New discovery may decrease rate of sexual transmission of HIV
The study was designed to replicate the way in which the HIV virus bonds to immune system cells with a specifically designed macromolecule. Using several different sugar molecules, called glycopolymers, the sugars attached to the macromolecule, enabling scientists to observe which sugars could potentially best prevent the binding of an autoimmune cell and the HIV virus.
The scientists measured how the lab-created macromolecule raced to compete with the virus to bind to the dendritic immune system cells in varying concentrations. The results showed the potential to help decrease HIV transmission.

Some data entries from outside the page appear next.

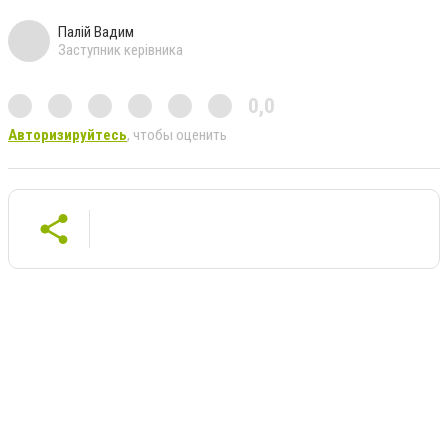
Палій Вадим
Заступник керівника
0,0
Авторизируйтесь
, чтобы оценить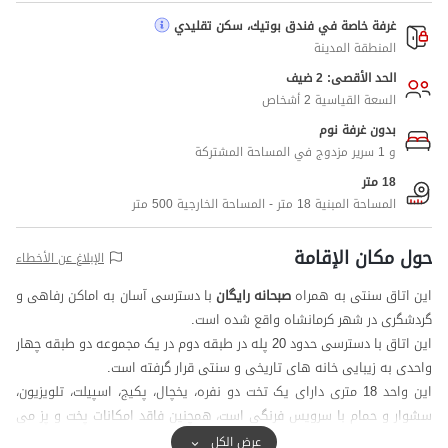
غرفة خاصة في فندق بوتيك، سكن تقليدي
المنطقة المدينة
الحد الأقصى: 2 ضيف
السعة القياسية 2 أشخاص
بدون غرفة نوم
و 1 سرير مزدوج في المساحة المشتركة
18 متر
المساحة المبنية 18 متر - المساحة الخارجية 500 متر
حول مكان الإقامة
الإبلاغ عن الأخطاء
این اتاق سنتی به همراه
صبحانه رایگان
با دسترسی آسان به اماکن رفاهی و
گردشگری در شهر کرمانشاه واقع شده است.
این اتاق با دسترسی حدود 20 پله در طبقه دوم در یک مجموعه دو طبقه چهار
واحدی به زیبایی خانه های تاریخی و سنتی قرار گرفته است.
این واحد 18 متری دارای یک تخت دو نفره، یخچال، پکیج، اسپیلت، تلویزیون،
سشوار و حمام با سرویس فرنگی است، همچنین فاقد امکانات پخت و پز می
باشد.
عرض الكل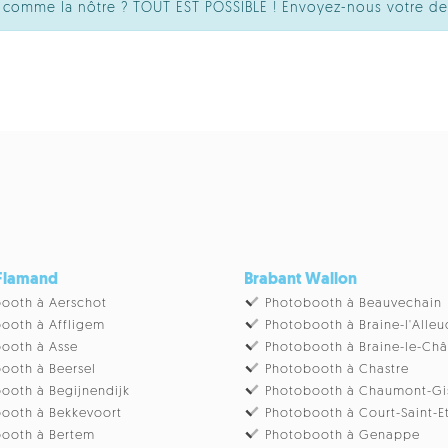
té comme la nôtre ? TOUT EST POSSIBLE ! Envoyez-nous votre d
 Flamand
Brabant Wallon
ooth à Aerschot
Photobooth à Beauvechain
ooth à Affligem
Photobooth à Braine-l'Alleu
ooth à Asse
Photobooth à Braine-le-Ch
ooth à Beersel
Photobooth à Chastre
ooth à Begijnendijk
Photobooth à Chaumont-Gi
ooth à Bekkevoort
Photobooth à Court-Saint-E
ooth à Bertem
Photobooth à Genappe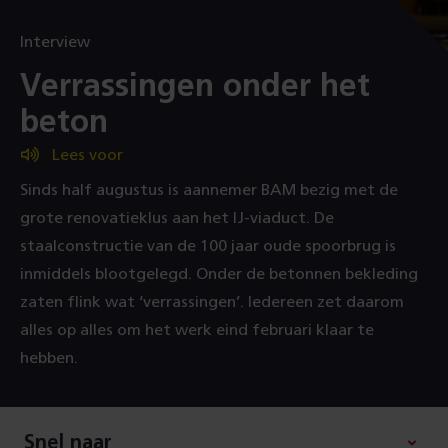
Interview
:
Verrassingen onder het
beton
Lees voor
Sinds half augustus is aannemer BAM bezig met de
grote renovatieklus aan het IJ-viaduct. De
staalconstructie van de 100 jaar oude spoorbrug is
inmiddels blootgelegd. Onder de betonnen bekleding
zaten flink wat ‘verrassingen’. Iedereen zet daarom
alles op alles om het werk eind februari klaar te
hebben.
Snel naar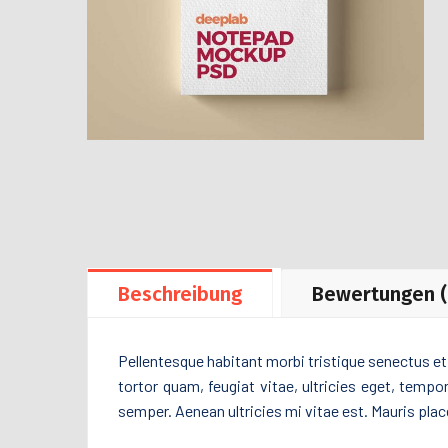
Beschreibung
Bewertungen (
Pellentesque habitant morbi tristique senectus e
tortor quam, feugiat vitae, ultricies eget, temp
semper. Aenean ultricies mi vitae est. Mauris place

"These are preliminary but encouraging results for potentially preventing the spread of the HIV by sexual contact," Dr Remzi Becer from Queen Mary's School of Engineering and Materials Science said. "We've shown that our synthetic molecule binds to the immune cell, which in turn blocks the virus from attaching and entering. The precisely designed macromolecules could be an ingredient of a condom cream or vaginal gel to act as a physical barrier from allowing the virus into the body."
More research must be done to find the most effective sugar cell and develop that into a topical cream. Becer admits it isn't a cure for HIV, but may help decrease transmission.
"While this isn't a cure for HIV, it is a novel approach that could dramatically slow down the spread of HIV by sexual contact, and a model that could be replicated to treat other sexually transmitted diseases," Becer said.